Recent events have rekindled my interest in the latter question. The H1N1 influenza virus is upon us again and for unknown reasons appears to attack native populations with disproportionate ferocity. In Canada, many native communities have suffered greatly once the virus touches down. There is a higher number of affected and a much higher rate of severe infection. In some respects, it reminds me of the arrival of Europeans to the continent and their tallships laden with viruses which proved lethal to untold numbers of the original inhabitants. While the numbers vary wildly, it is suggested that up to 80% of the aboriginal population succumbed to one of the many waves of infectious diseases from abroad. Given this massive assault, it's possible that a small genetic survival advantage may have had a huge impact. Could that advantage have been the HLA B27? I'm starting to wonder. The clues that lead me to this suggestion start with the inordinately high rate of B27 amongst North American native populations. While most of the Northern native populations have higher rates of B27, the rate can run as high as 50% in some populations, such as the Haida of the west coast of Canada. And it isn't because they are immune to the arthritogenic potential of the gene. 20% of the men carrying the gene showed evidence of sacroiliitis on x-ray. Spondyloarthropathy would likely have been a brutal disease among these not-so-long-ago hunter-gatherer peoples, so why is it so prevalent? Could it be that the B27 gene somehow protected these vulnerable populations from the many plagues that followed the arrival of Europeans? The survivors, though cursed with this unfortunate gene may then have passed it on to future generations.

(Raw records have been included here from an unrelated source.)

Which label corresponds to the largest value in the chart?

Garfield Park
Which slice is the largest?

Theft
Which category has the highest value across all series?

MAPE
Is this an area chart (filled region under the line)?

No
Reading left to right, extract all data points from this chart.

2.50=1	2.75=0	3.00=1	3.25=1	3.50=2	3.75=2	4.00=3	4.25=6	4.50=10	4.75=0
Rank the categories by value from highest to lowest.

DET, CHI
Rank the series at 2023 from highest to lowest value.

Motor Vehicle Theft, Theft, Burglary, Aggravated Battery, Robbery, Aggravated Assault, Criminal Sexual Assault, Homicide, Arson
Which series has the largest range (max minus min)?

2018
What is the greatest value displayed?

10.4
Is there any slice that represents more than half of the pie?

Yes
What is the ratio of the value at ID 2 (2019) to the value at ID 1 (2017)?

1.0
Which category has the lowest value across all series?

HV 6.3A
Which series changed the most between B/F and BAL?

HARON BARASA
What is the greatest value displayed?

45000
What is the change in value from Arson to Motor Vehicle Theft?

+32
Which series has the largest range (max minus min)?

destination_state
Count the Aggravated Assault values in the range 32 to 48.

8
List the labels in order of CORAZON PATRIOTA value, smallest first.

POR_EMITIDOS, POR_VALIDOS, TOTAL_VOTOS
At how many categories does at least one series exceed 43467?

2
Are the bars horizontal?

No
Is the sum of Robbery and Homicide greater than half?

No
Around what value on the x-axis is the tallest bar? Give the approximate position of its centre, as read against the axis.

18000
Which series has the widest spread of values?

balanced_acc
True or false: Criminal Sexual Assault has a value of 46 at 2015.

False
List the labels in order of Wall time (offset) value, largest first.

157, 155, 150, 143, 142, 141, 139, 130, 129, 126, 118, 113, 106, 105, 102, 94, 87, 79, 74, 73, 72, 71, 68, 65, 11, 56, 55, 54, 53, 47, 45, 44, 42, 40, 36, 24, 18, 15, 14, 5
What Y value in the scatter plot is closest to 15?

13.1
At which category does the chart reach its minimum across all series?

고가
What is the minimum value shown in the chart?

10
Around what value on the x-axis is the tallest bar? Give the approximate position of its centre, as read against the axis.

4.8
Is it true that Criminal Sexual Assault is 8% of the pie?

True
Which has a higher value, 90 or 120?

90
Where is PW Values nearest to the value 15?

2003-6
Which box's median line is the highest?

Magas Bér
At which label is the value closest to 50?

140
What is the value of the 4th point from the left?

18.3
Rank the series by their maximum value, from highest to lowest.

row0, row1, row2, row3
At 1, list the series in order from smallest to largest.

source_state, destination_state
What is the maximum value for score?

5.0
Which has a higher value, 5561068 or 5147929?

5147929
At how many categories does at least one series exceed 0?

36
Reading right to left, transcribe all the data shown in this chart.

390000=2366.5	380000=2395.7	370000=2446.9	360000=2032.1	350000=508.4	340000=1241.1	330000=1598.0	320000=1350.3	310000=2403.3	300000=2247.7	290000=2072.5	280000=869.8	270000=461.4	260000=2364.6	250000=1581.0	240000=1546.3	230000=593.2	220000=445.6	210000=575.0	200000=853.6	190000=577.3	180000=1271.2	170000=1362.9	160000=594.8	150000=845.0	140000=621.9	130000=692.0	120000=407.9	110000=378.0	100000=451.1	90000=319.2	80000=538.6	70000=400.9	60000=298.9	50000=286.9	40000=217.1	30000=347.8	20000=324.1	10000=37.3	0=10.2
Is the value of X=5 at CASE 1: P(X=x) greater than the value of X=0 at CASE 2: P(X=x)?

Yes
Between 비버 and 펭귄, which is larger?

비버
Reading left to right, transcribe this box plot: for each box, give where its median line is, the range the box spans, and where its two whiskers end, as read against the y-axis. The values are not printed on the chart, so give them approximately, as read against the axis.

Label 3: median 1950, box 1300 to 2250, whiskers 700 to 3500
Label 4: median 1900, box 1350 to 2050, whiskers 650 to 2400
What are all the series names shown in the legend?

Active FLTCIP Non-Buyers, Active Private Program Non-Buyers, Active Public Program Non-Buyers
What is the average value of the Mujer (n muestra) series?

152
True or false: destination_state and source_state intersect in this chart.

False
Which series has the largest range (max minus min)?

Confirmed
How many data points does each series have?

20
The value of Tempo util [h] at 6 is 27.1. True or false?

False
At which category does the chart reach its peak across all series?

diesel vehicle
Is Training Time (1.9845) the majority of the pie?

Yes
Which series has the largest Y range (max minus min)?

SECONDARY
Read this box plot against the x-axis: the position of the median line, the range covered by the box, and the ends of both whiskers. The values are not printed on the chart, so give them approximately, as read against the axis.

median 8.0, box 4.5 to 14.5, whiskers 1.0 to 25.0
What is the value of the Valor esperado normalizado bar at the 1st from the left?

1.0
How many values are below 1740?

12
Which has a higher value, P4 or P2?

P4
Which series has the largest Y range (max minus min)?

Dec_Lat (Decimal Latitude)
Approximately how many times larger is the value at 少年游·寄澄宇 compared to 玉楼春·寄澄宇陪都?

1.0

Sure, but it's just one of many possibilities. After all, B27 may simply be linked to any other gene with survival qualities, like hunting skills or negotiating with ethically challenged governments. On the other hand, there is some evidence that resisting infections is part of the B27 advantage. Recent studies have shown that HLA B27 has a protective effect in both HIV and Hepatitis C infections. While nobody suspects that either of these viruses had anything to do with the massive casualties post Columbus, it makes me wonder whether any of the other diseases such as smallpox or influenza were also less fatal among B27 carriers. It is known that HLA B27 is involved in the immune response to Influenza A, but I don't know whether this confers any survival advantage. In fact, it would be a very good study question. It might even be a good study question for the scary virus flying around the planet today.
Who knows. Maybe we'll all be begging for a B27 allele before the end of this modern day pandemic.